Activities: The project will build a stakeholder collaborative (SC) of patients and parents impacted by rare disease and clinicians and researchers who care for and research rare diseases. The SC will be trained in PCOR, comparative effectiveness research (CER), and ELSI research in rare disease and genomics, then will conduct listening sessions to identify shared priorities for PCOR around ELSI in 150 diverse patients and parents impacted by rare diseases. The information from these listening sessions will be used to develop a research agenda that can guide PCOR across pediatric rare disease groups.
Projected Outcomes and Outputs: Establishment of SC, development of manuals and processes for engaging stakeholders in PCOR and training of a representative group of patients, parents, clinicians, and researchers who are stakeholders in rare disease research on PCOR goals and methods. The SC will generate a listening session process and discussion guide that will be shared as a PCORI engagement tool. They will also publish a report in the academic literature describing the SC collaboration, the methodology of the listening sessions, and shared PCOR priorities and barriers identified as examples of using the strategy across disease groups. The final SC output will be a research agenda to guide ELSI-related PCOR in GA4K and pediatric rare disease research.

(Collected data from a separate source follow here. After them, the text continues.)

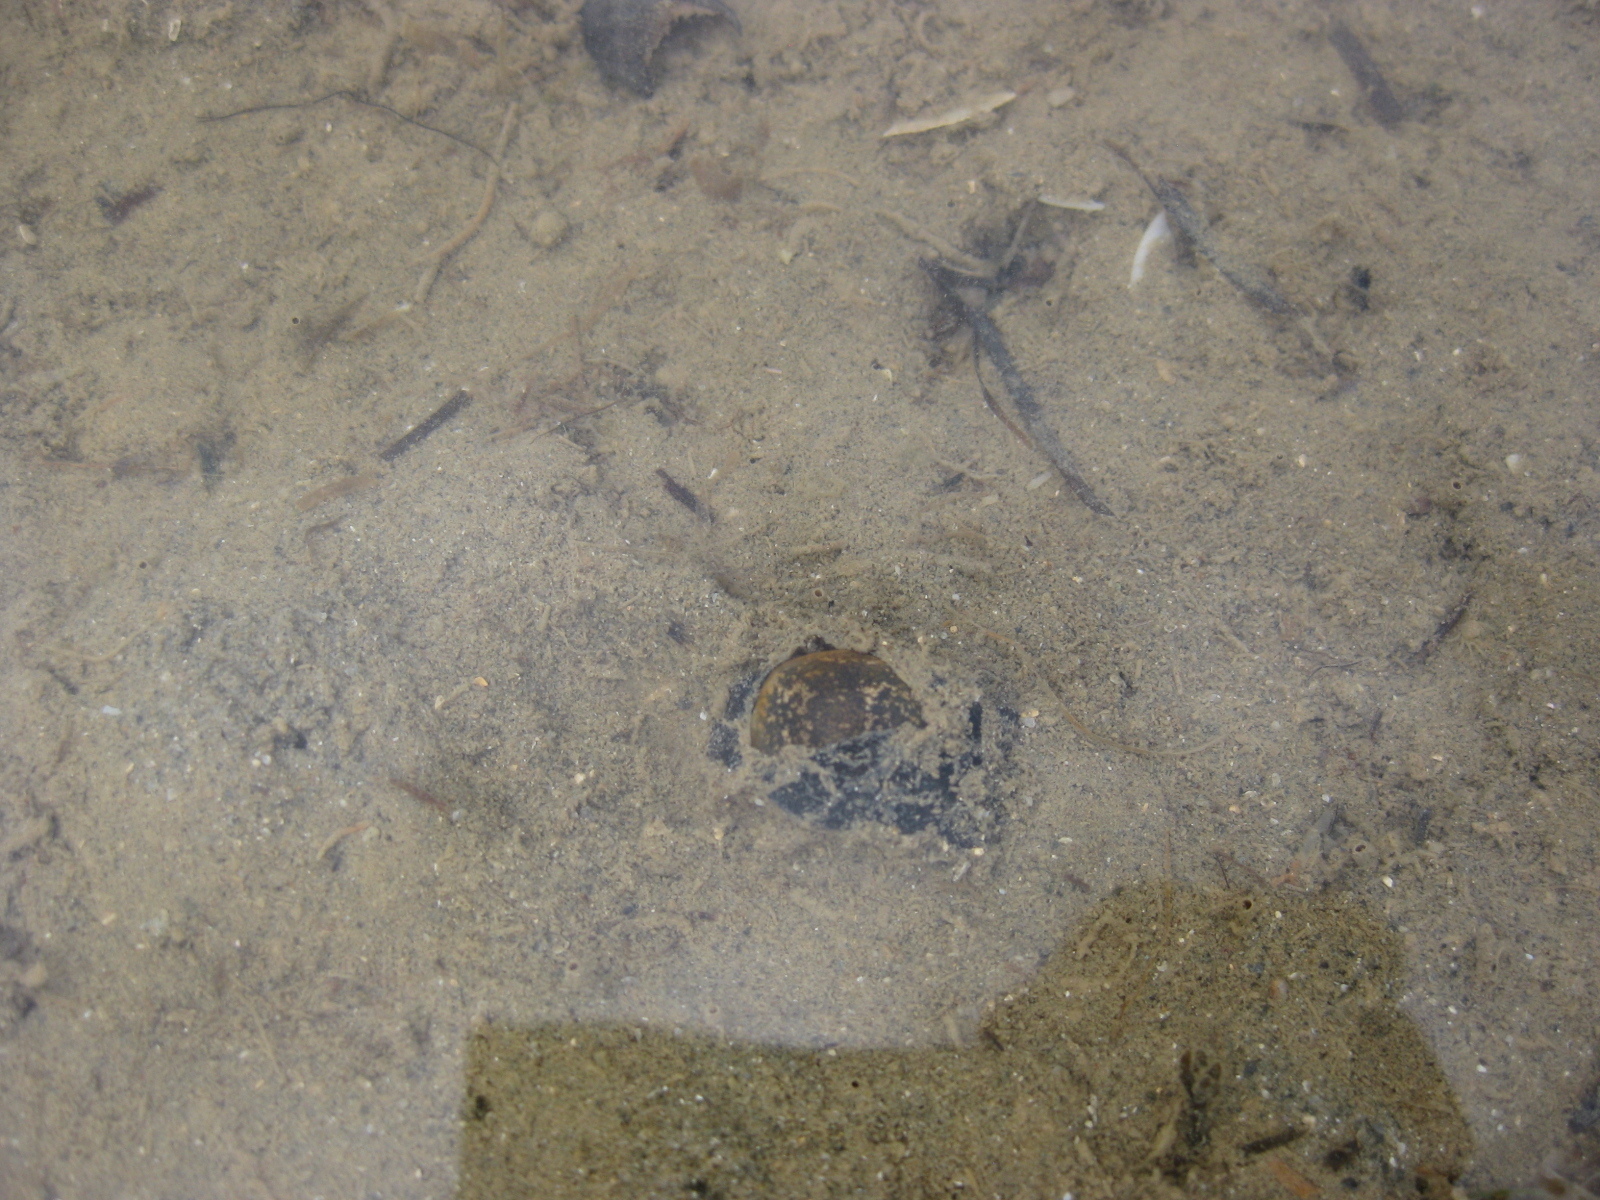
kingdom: Animalia
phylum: Mollusca
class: Gastropoda
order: Cephalaspidea
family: Haminoeidae
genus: Papawera
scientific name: Papawera zelandiae
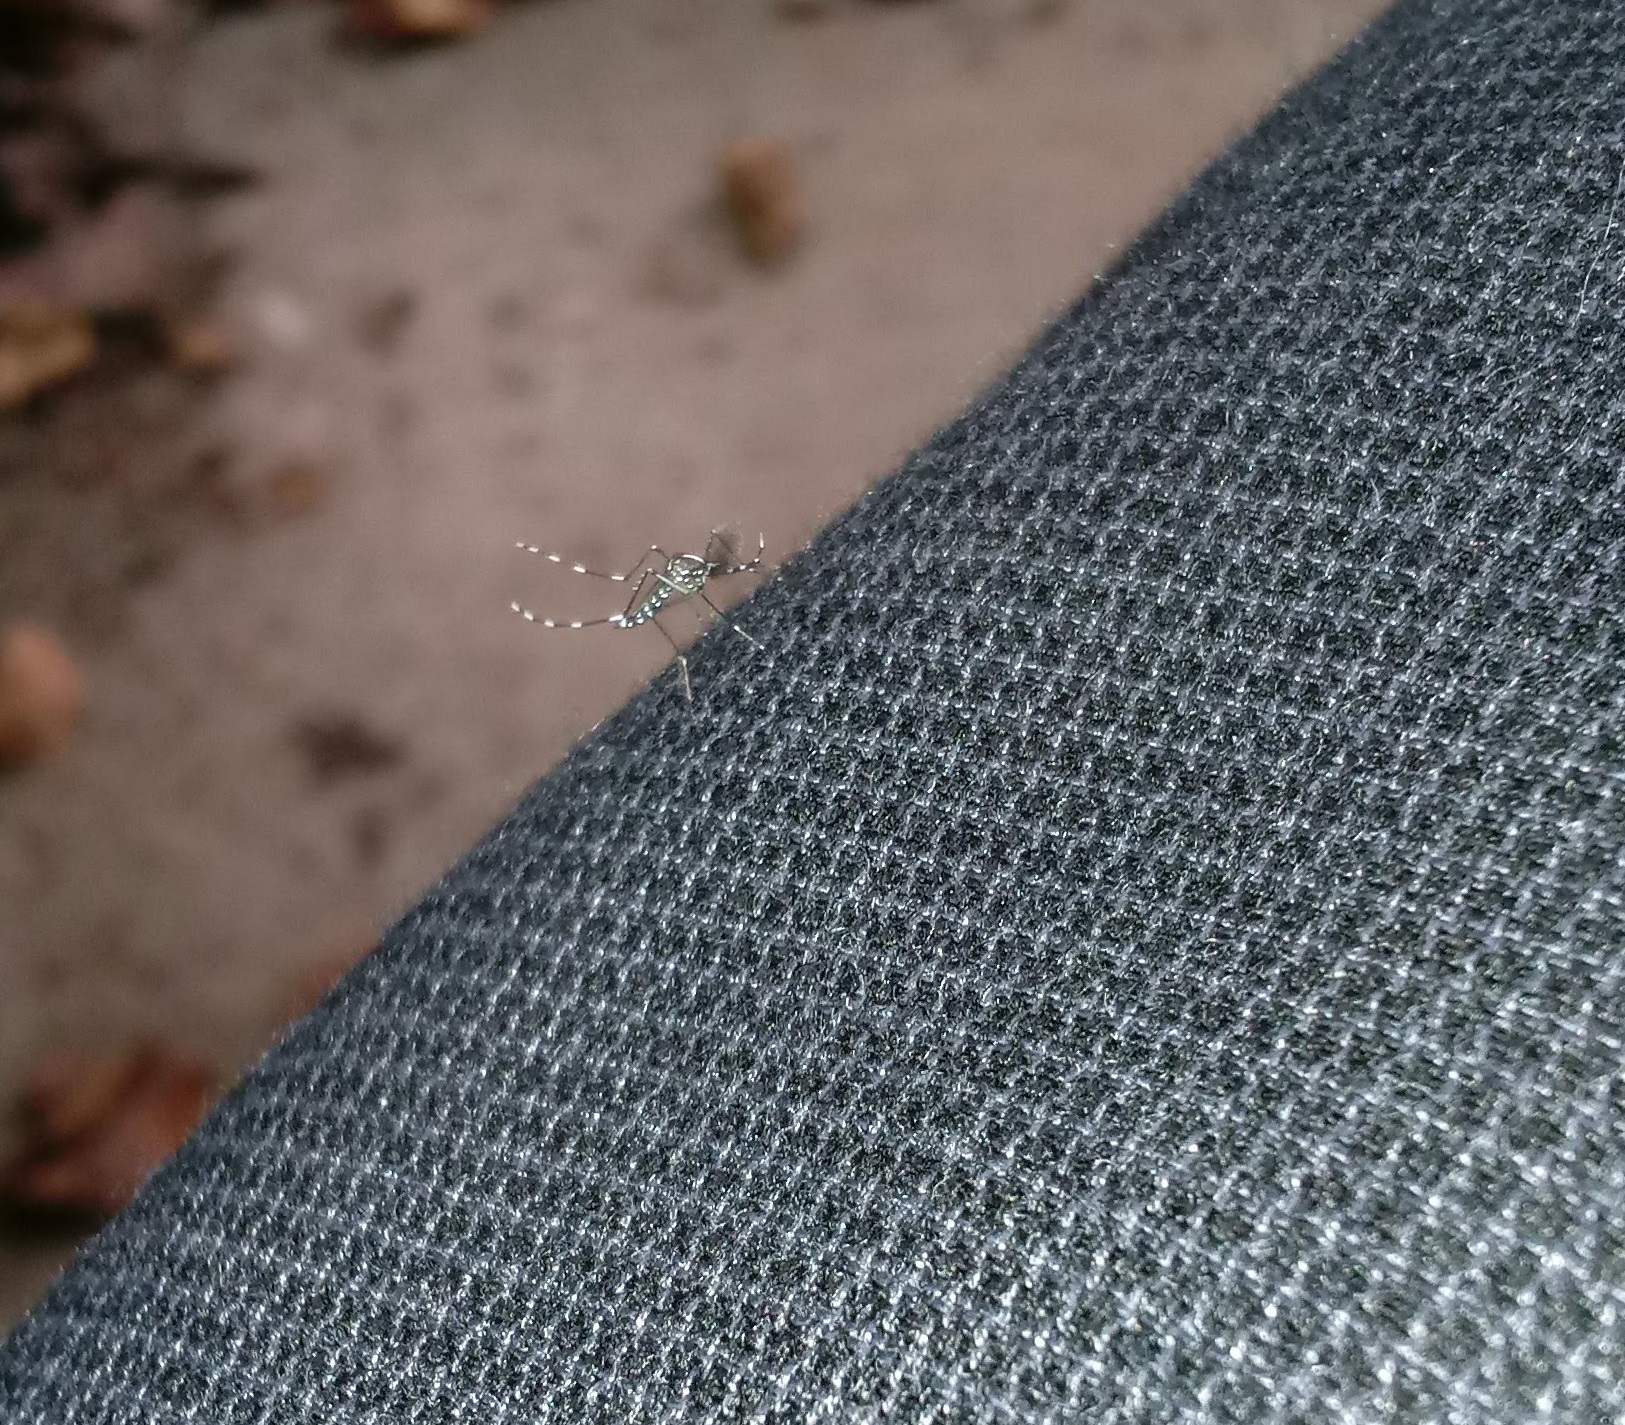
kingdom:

Patient and Stakeholder Engagement Plan: This project will include in-depth collaboration with one lead parent advocate and with all 20 members of the stakeholder collaborative (SC). In addition, broader but less intensive engagement with listening session participants will allow for more diverse representation of the rare disease community in the project.
Project Collaborators: The team is partnering with RareKC, a local organization that works with individuals and disease-specific advocacy groups to elevate their voices and identify common priorities. RareKC will work with the project team to identify members for the SC and share information about listening sessions. The Children’s Mercy Patient and Family Engagement Program will also support the identification of SC members and listening session participants. Representation of ethnic diversity in the SC and listening sessions will be supported by Children’s Mercy clinicians caring for diverse populations of rare disease patients and by Tamara Falicov, PhD, a local community-based researcher in the Latinx community.